I totally agree, and I clearly have a strong dissociative power. As I see myself as a young girl in the film, I see there were parts of me that had to be cut off because I was so wounded I could only just basically throw that part of me over my shoulder and go on. It’s like carrying a sack, like, “OK, we have to go forward.”

It was such a huge trauma, but this is all at a very unconscious level. I wasn’t consciously traumatized. I need to make that very clear. I didn’t perceive that I was wounded. I couldn’t allow myself to pursue that. Even as I knew things had been taken from me, and I knew that I would have to work to go forward, it still seemed like what I got from those relationships was bigger than what I lost. Which is the perspective of a teenager: I was special. I was loved. I was adored. I was seen by extraordinarily powerful adults as being important. So the loss seemed so much less than the gain.

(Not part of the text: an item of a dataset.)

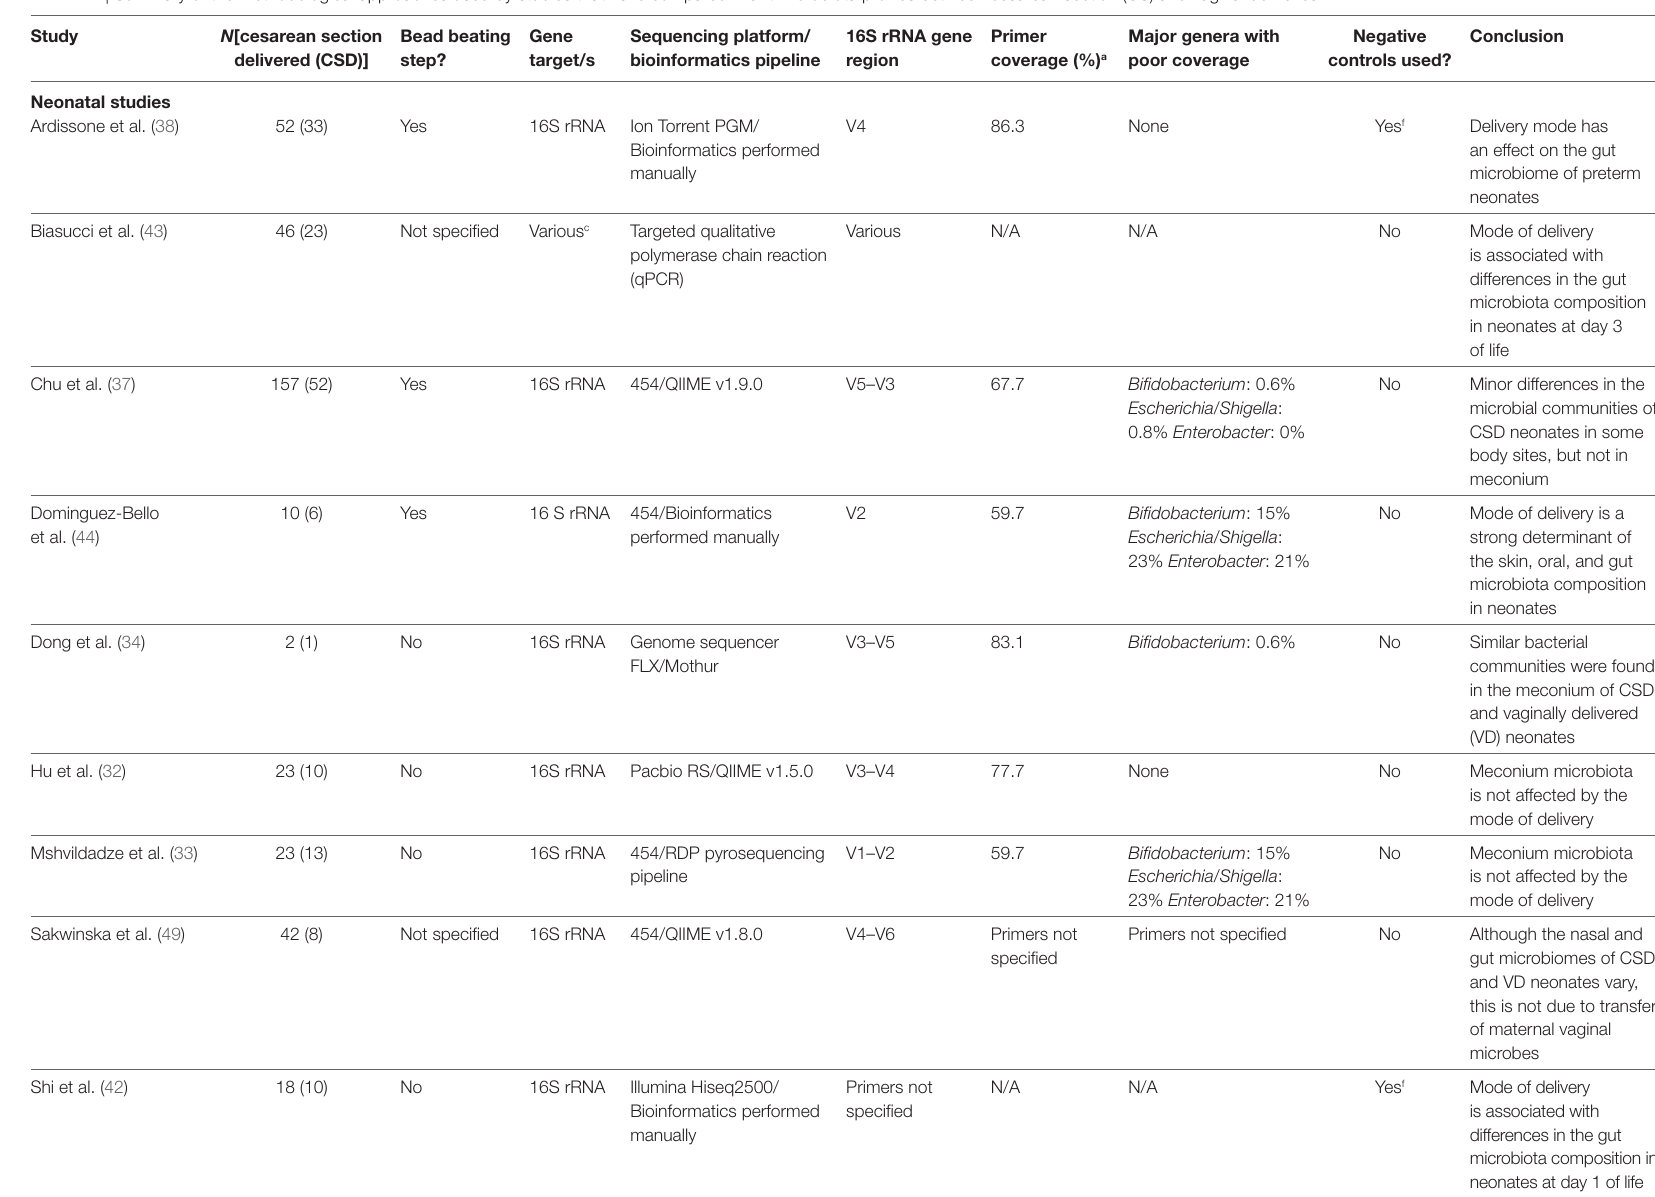
TABLe 1 | Summary of the methodological approaches used by studies that have compared infant microbiota profiles between cesarean section (CS) and vaginal deliveries.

What I didn’t have was experience. So I had no way to evaluate the price of the event. I thought back then that I was making this clear trade: I give you this thing, sexuality, if you give me love. And even as the sexuality is so revolting, the love is worth the price.

That can be a common theme among people who have experienced sexual abuse in childhood. From what you just described, it seems the love and acceptance and affirmation had more value to you than the sexuality per se.

At a very young age, girls and boys learn that the only way to get what we want is to become the way adults want us to be. We’re taught the art of the trade. I’ll be “good,” and if I’m good according to what mom and dad want, then I’ll get what I want, which is a truck, a dog, a lollipop, a stuffed animal, whatever. We’re conditioned that way so profoundly that when our sexuality is growing as adolescents, when we meet perpetrators, it’s not a very far row to hoe to think, “I will give you sex if you give me love and attention.”

Then—as with the real Bill in my case, when he eventually sets up a sexual situation for me—it was a matter of thinking, “If I do that he’ll love me and give me attention.” That was not something I was not used to. It’s not that I had been sexually abused, but I was used to every other kind of trade, so how is this different?

Did you find that you had to forgive yourself as an adult when you came to understand what went on at age 13? If you did forgive yourself, was that part of the healing process?

At every turn you go around in trauma, there is healing. But it’s like a scar. You’ll always have some kind of scar, for better and worse. Obviously for worse, there’s damage. But also the scar is what makes you who you are, gives you the compassion you have, helps you understand the world in the way you do.

I have made many steps and certainly understand my 13-year-old self better. In writing and turning it into a film, it has been exciting to find out that, oh, she was a real person, she’s not just the road I drove on to get somewhere. That 13-year-old existed, had thoughts and feelings. The piece that I still have yet to process is the betrayal and the reverberations of that in my psyche.

This interview has been edited for length and clarity.